Asian students go on OEs too
By | 21 Jul, 2008
Labelling Asian students as a “drain on the economy” because they move overseas to work is unfair and inaccurate, according to one of the authors of a major report.
The report – ‘Asians in New Zealand: Implications of a Changing Demography’ – shows that Asian immigration to New Zealand will continue to grow as economic ties become stronger between Asia and New Zealand.
The findings follow suggestions of an “Asian Invasion” – a term which first surfaced in 1996 from New Zealand First party leader Winston Peters which was met with great public anger.
Waikato University Vice-Chancellor Richard Bedford, one of the writers of the recent report, said the term was inaccurate, in that it did not show a full representation of the different groups among Asians.
According to an earlier report – ‘Friends and Allies: The Impacts of Returning Asian Students on New Zealand-Asia Relationships’ – a vast majority of international students in New Zealand do not remain in New Zealand, but either return to their home countries or travel elsewhere.
Bedford said that it was unfair to single out Asian students moving overseas to work, as many young New Zealanders did the same.
“New Zealand-born Asians – they’ve got the same options and the same opportunities as other New Zealanders.
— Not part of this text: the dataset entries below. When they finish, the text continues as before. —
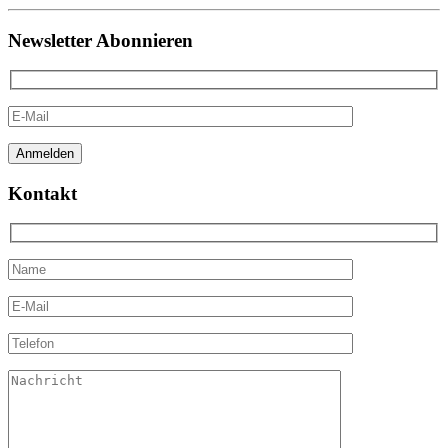
Newsletter Abonnieren
Kontakt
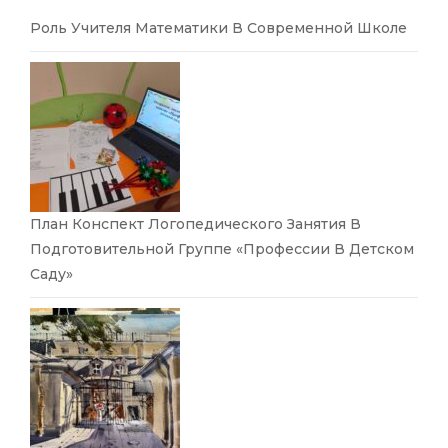
Роль Учителя Математики В Современной Школе
План Конспект Логопедического Занятия В
Подготовительной Группе «Профессии В Детском
Саду»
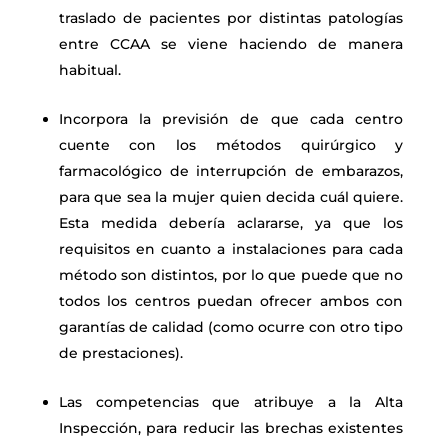
traslado de pacientes por distintas patologías
entre CCAA se viene haciendo de manera
habitual.
Incorpora la previsión de que cada centro
cuente con los métodos quirúrgico y
farmacológico de interrupción de embarazos,
para que sea la mujer quien decida cuál quiere.
Esta medida debería aclararse, ya que los
requisitos en cuanto a instalaciones para cada
método son distintos, por lo que puede que no
todos los centros puedan ofrecer ambos con
garantías de calidad (como ocurre con otro tipo
de prestaciones).
Las competencias que atribuye a la Alta
Inspección, para reducir las brechas
existentes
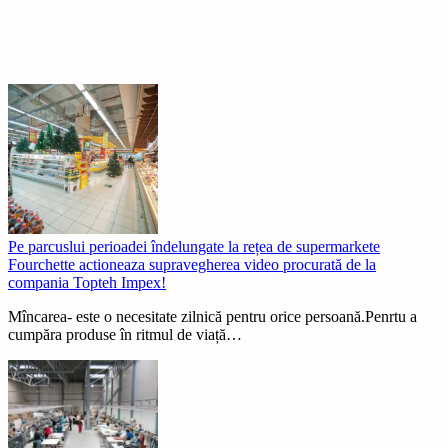
Pe parcuslui perioadei îndelungate la rețea de supermarkete
Fourchette actioneaza supravegherea video procurată de la
compania Topteh Impex!
Mîncarea- este o necesitate zilnică pentru orice persoană.Penrtu a
cumpăra produse în ritmul de viață…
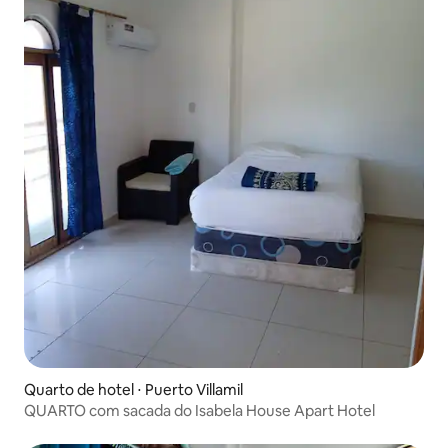
Quarto de hotel ⋅ Puerto Villamil
QUARTO com sacada do Isabela House Apart Hotel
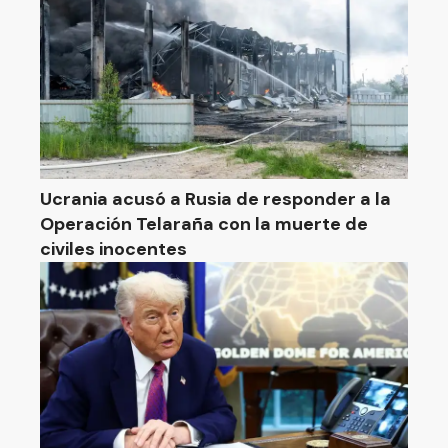
Ucrania acusó a Rusia de responder a la
Operación Telaraña con la muerte de
civiles inocentes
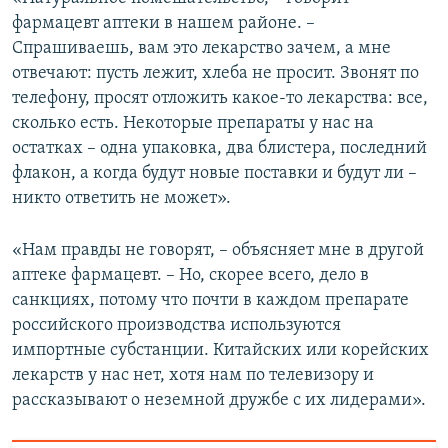
фармацевт аптеки в нашем районе. –
Спрашиваешь, вам это лекарство зачем, а мне
отвечают: пусть лежит, хлеба не просит. Звонят по
телефону, просят отложить какое-то лекарства: все,
сколько есть. Некоторые препараты у нас на
остатках – одна упаковка, два блистера, последний
флакон, а когда будут новые поставки и будут ли –
никто ответить не может».
«Нам правды не говорят, – объясняет мне в другой
аптеке фармацевт. – Но, скорее всего, дело в
санкциях, потому что почти в каждом препарате
российского производства используются
импортные субстанции. Китайских или корейских
лекарств у нас нет, хотя нам по телевизору и
рассказывают о неземной дружбе с их лидерами».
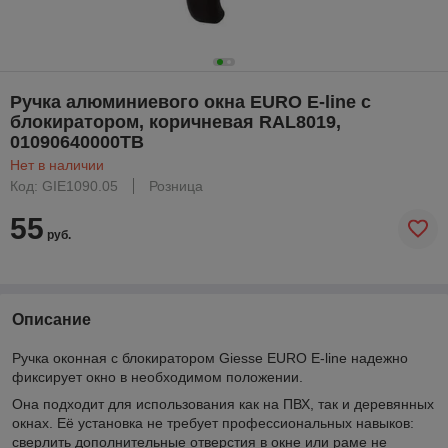
Ручка алюминиевого окна EURO E-line с
блокиратором, коричневая RAL8019,
01090640000TB
Нет в наличии
Код: GIE1090.05
Розница
55
руб.
Описание
Ручка оконная с блокиратором Giesse EURO E-line надежно
фиксирует окно в необходимом положении.
Она подходит для использования как на ПВХ, так и деревянных
окнах. Её установка не требует профессиональных навыков:
сверлить дополнительные отверстия в окне или раме не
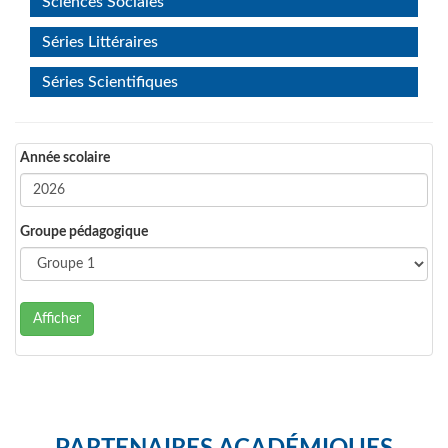
Sciences Sociales
Séries Littéraires
Séries Scientifiques
Année scolaire
Groupe pédagogique
Afficher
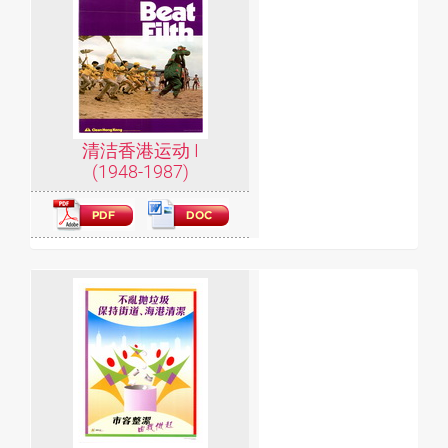
清洁香港运动 I
(1948-1987)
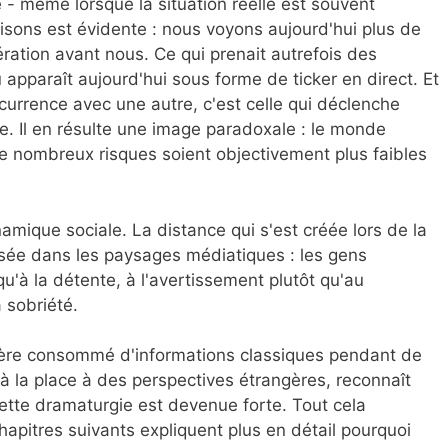
- même lorsque la situation réelle est souvent
isons est évidente : nous voyons aujourd'hui plus de
ration avant nous. Ce qui prenait autrefois des
pparaît aujourd'hui sous forme de ticker en direct. Et
rrence avec une autre, c'est celle qui déclenche
rte. Il en résulte une image paradoxale : le monde
 nombreux risques soient objectivement plus faibles
amique sociale. La distance qui s'est créée lors de la
osée dans les paysages médiatiques : les gens
qu'à la détente, à l'avertissement plutôt qu'au
 sobriété.
ère consommé d'informations classiques pendant de
 la place à des perspectives étrangères, reconnaît
cette dramaturgie est devenue forte. Tout cela
hapitres suivants expliquent plus en détail pourquoi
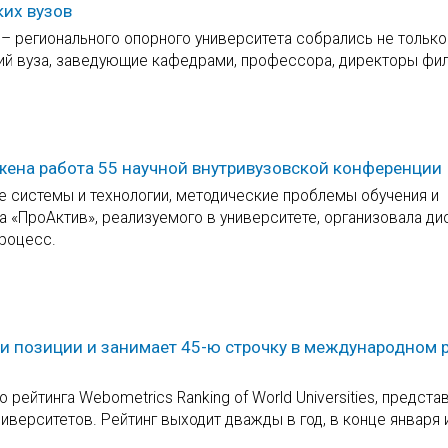
ких вузов
– регионального опорного университета собрались не только
ний вуза, заведующие кафедрами, профессора, директоры фи
жена работа 55 научной внутривузовской конференции
е системы и технологии, методические проблемы обучения и
а «ПроАктив», реализуемого в университете, организовала д
процесс.
ои позиции и занимает 45-ю строчку в международном 
 рейтинга Webometrics Ranking of World Universities, предст
верситетов. Рейтинг выходит дважды в год, в конце января 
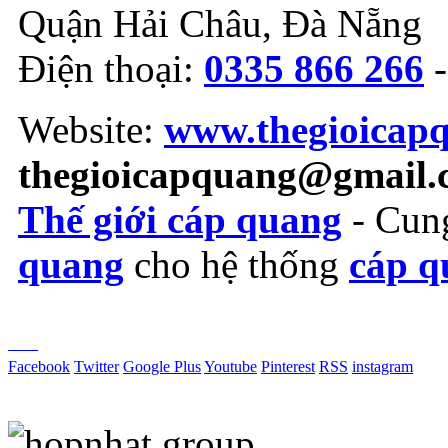
Quận Hải Châu, Đà Nẵng
Điện thoại:
0335 866 266
Website:
www.thegioicap
thegioicapquang@gmail.
Thế giới cáp quang
- Cung
quang
cho hệ thống
cáp q
Vợt Pickleball
Facebook
Twitter
Google Plus
Youtube
Pinterest
RSS
instagram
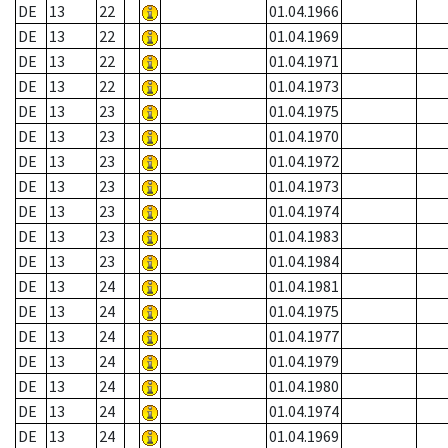
DE
13
22
01.04.1966
DE
13
22
01.04.1969
DE
13
22
01.04.1971
DE
13
22
01.04.1973
DE
13
23
01.04.1975
DE
13
23
01.04.1970
DE
13
23
01.04.1972
DE
13
23
01.04.1973
DE
13
23
01.04.1974
DE
13
23
01.04.1983
DE
13
23
01.04.1984
DE
13
24
01.04.1981
DE
13
24
01.04.1975
DE
13
24
01.04.1977
DE
13
24
01.04.1979
DE
13
24
01.04.1980
DE
13
24
01.04.1974
DE
13
24
01.04.1969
They’ve gone through the same education system as New Zealanders and they’ll probably have the same views on overseas migration, no more than any other New Zealander.”
“There’s a lot of out-migration of young adults in New Zealand – Pakeha, Maori, many New Zealanders go overseas for their overseas experience – so these Asian students are just the same.”
“If we go looking out into the future, there are different projections of clusters. This whole idea of this Asian population is problematic. Chinese and Indian people wouldn’t identify themselves as the same and yet they are both ‘Asian.’ To say ‘Asian’ is not fair. It’s the same as for Pacific. You have Tongan, Samoa, Fijian - they’re different.”
While many Asian students end their time in New Zealand with a desire to stay on, the lack of employment opportunities and the pull of home and family mitigate that desire.
At the time of the 2006 census there was a total of 354,552 Asians residing in New Zealand. Of that, 41.6 per cent are Chinese, 29.5 per cent are Indian and 29.8 per cent are of other Asian ethnicities. 70,650 Asians were born in New Zealand.